- [TASKS TO COMPLETE]:
(a) Rewrite the paragraph in the base64 passage that begins "Base64-encoded files can be easily used" as a short bulleted list that keeps its main facts.
(b) According to the base64 passage, where is a file encoded into base64 during uploading, and where is it decoded?
(c) Please copy the base64 passage word for word, from "An API would" up to and including "sent to an API.".

- [PASSAGE SHOWN]:
Base64 for is one of the most commonly used binary to text encoding formats. It uses an algorithm to break up binary code in pieces and convert it in ASCII characters (text). It has a wide array of applications - apart from being used to encode files into text in order to send them to an API, it is also used represent images as a content source in CSS, HTML and SVG.

The structure of base64 encoded files is very simple. It consists of two parts - a MIME type (similar to the multipart Content-Type and the actual base64 encoded string:

1...//rest of the base64 text

When it comes to uploading, the file is encoded into base64 on the client and decoded on the server. The base64 string can be easily attached to a JSON object's attribute:

1 {
2  "file": {
3    "name": "file2",
4    "contents": "data:image/gif;base64, iVBORw0KGgoAAA..."
5  }
6 }
json

An API would easily be able to pick up the parameter and decode it back to binary. This makes base64-encoded file uploads convenient for APIs, since the format of the message containing the file and the way it is transferred does not differ from the standard way information is sent to an API.

Base64 encoding vs. Multipart form data

Base64-encoded files can be easily used by JSON and XML APIs since they are represented as text and can be sent through the standard application/json format. However, the encoding increases the file size by 33%, making it difficult to transfer larger files. Encoding and decoding also adds a computational overhead for both the server and the client. Therefore, base64 is suitable for sending images and small files under 100MB.

Multipart forms, on the other hand, are more "unnatural" to the APIs, since the data is encoded in a different format and requires a different way of handling. However, the increased performance with larger files and the ability to stream files makes multipart form data more desirable for uploading larger files, such as videos.

Setting up Rails API for file upload

Let's apply these concepts. First, let's set up a Rails 5 API application and scaffold a model that is going to be used.

- [ENTRIES PROVIDED]:

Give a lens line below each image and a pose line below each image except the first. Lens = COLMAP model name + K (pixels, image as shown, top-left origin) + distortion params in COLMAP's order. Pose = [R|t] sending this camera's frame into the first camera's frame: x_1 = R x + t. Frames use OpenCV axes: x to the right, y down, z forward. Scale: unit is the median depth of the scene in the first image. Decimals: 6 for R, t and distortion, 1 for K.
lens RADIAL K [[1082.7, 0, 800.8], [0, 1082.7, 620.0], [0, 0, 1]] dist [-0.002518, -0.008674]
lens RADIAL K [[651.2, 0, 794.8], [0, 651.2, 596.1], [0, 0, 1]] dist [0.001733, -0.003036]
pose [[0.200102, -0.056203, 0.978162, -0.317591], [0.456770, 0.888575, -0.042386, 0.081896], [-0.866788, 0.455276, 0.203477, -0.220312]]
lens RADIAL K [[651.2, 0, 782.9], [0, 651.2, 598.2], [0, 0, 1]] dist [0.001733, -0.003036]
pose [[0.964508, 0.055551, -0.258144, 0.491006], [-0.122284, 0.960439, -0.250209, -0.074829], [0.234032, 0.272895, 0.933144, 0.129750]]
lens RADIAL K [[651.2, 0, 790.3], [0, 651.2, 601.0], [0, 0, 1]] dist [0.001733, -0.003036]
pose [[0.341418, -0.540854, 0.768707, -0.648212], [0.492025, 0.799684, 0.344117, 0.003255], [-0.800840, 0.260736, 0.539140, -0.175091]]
==
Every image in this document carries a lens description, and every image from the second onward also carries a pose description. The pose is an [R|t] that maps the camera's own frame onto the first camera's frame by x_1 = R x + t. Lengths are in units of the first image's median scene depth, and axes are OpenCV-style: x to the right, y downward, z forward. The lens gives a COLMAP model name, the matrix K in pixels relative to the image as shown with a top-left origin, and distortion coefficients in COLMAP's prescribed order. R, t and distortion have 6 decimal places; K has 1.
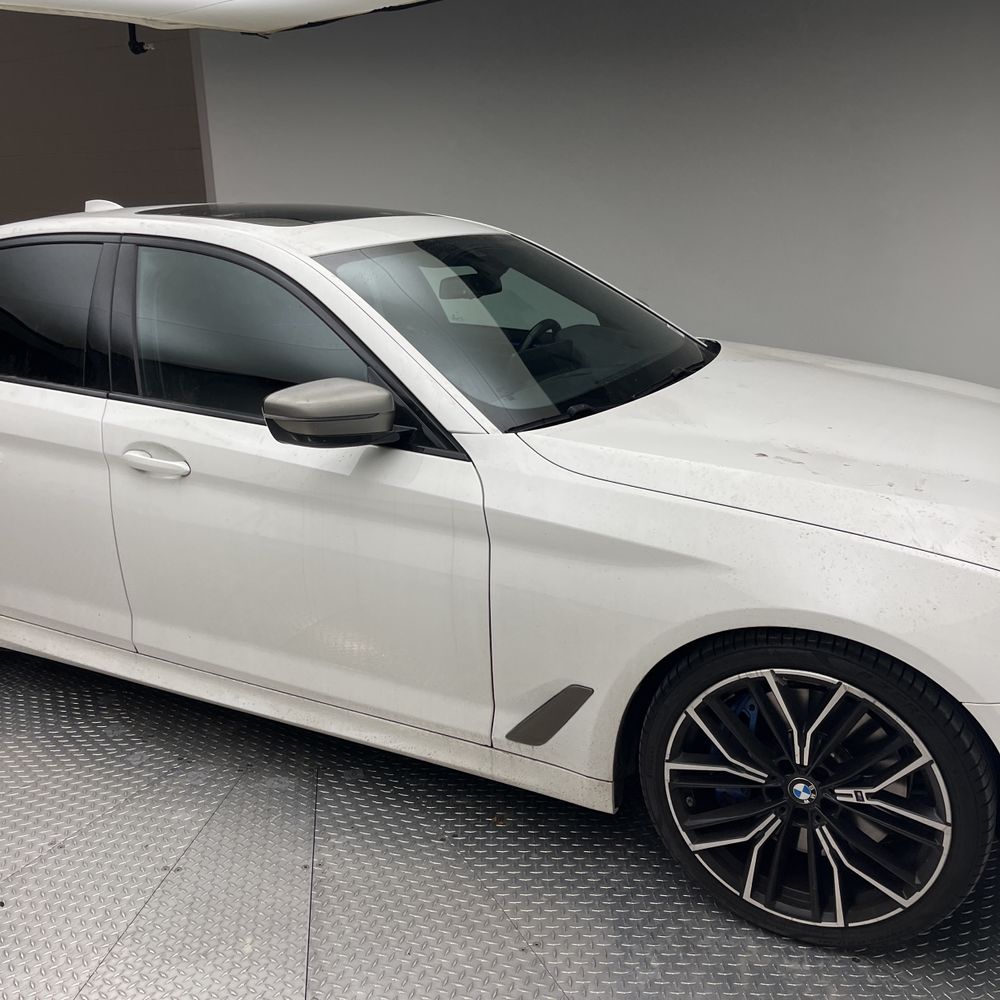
---
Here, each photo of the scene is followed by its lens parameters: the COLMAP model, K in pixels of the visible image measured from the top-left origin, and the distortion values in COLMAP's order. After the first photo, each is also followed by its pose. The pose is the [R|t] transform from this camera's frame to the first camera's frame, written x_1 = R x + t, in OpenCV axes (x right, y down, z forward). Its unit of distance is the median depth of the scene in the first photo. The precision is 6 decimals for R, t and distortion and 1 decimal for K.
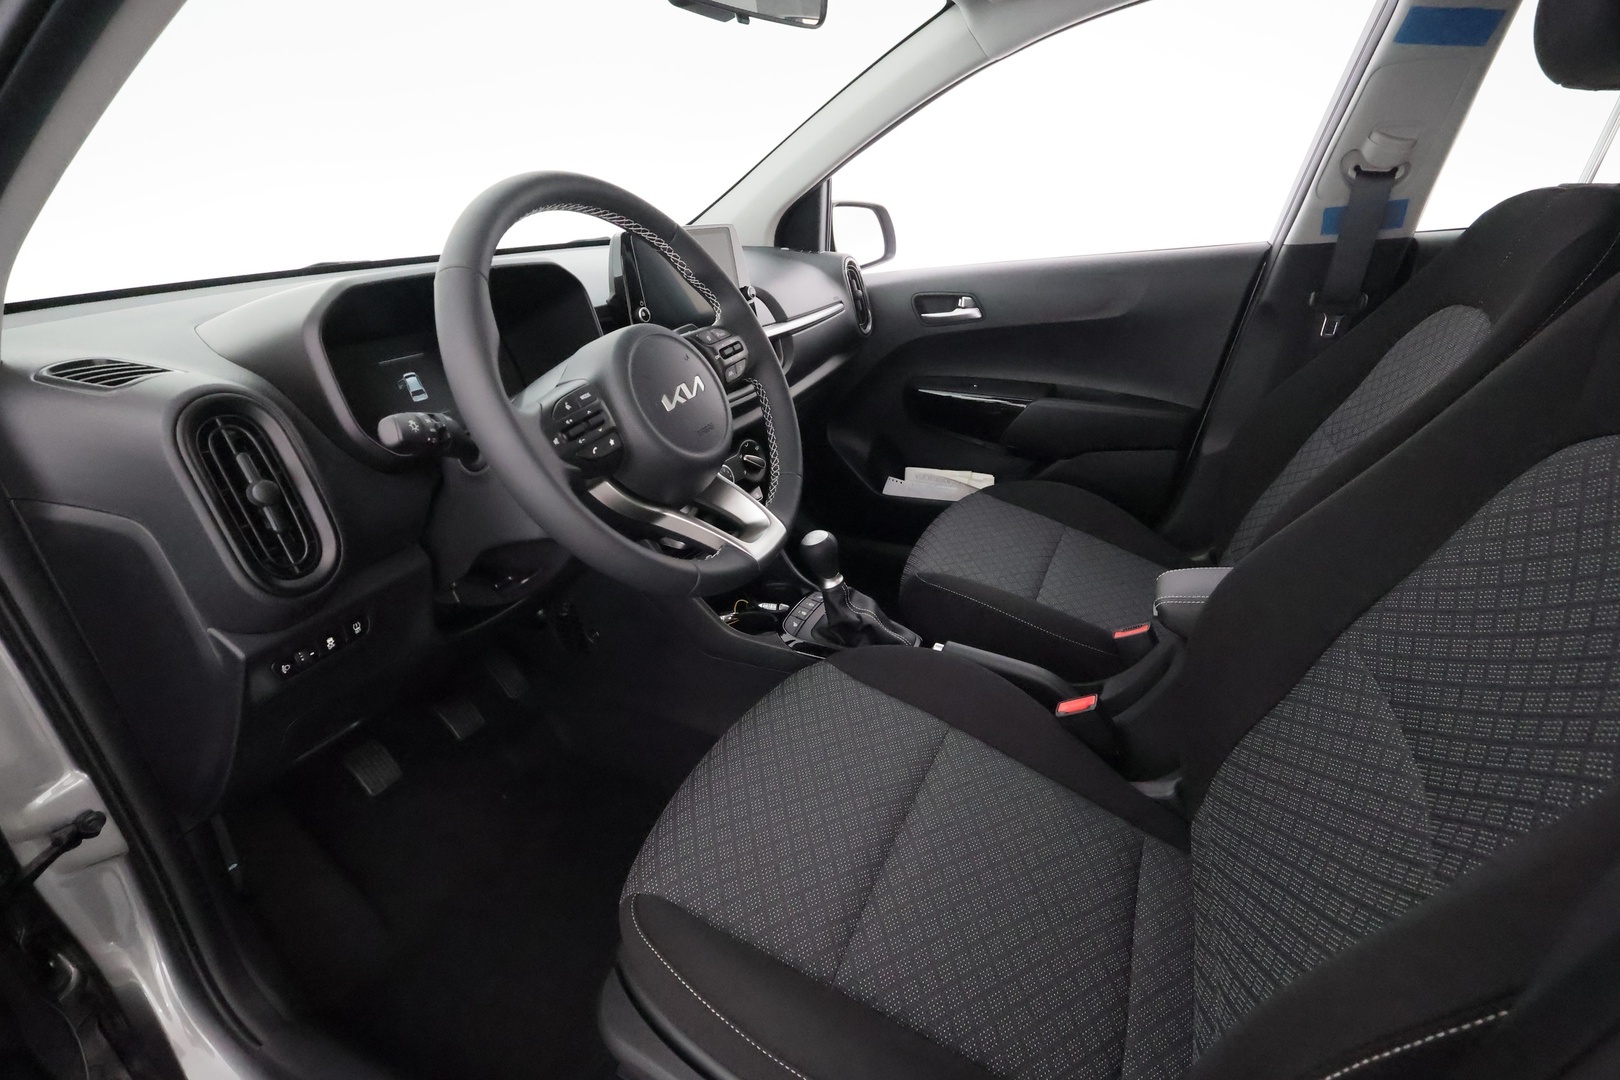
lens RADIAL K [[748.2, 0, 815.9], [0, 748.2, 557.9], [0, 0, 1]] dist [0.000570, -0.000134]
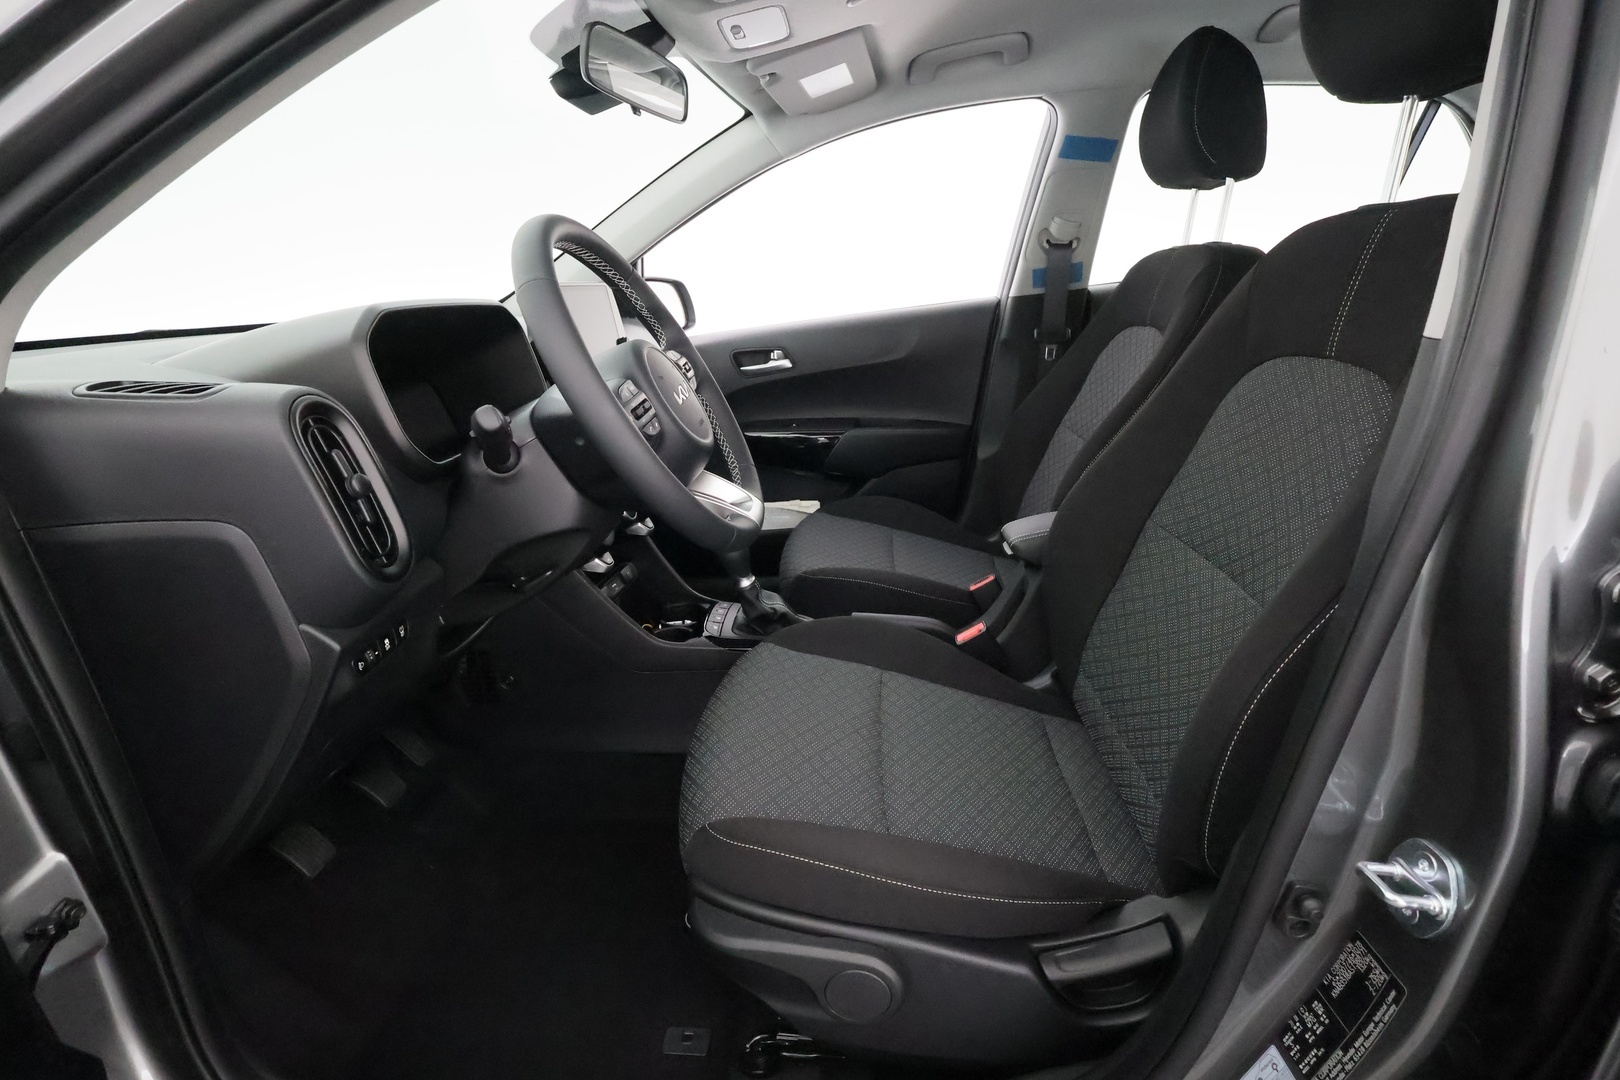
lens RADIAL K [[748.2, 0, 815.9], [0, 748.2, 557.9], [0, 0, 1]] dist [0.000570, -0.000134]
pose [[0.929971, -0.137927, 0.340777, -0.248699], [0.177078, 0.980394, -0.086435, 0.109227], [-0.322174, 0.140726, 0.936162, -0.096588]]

- [EXERCISE SOLUTIONS]:
(a)
- Base64-encoded files work easily with JSON and XML APIs because they are text and can be sent in the standard application/json format.
- The encoding increases file size by 33%, which makes larger files hard to transfer.
- Encoding and decoding add computational overhead for both the server and the client.
- Base64 therefore suits images and small files under 100MB.

(b) It is encoded on the client and decoded on the server.

(c)
An API would easily be able to pick up the parameter and decode it back to binary. This makes base64-encoded file uploads convenient for APIs, since the format of the message containing the file and the way it is transferred does not differ from the standard way information is sent to an API.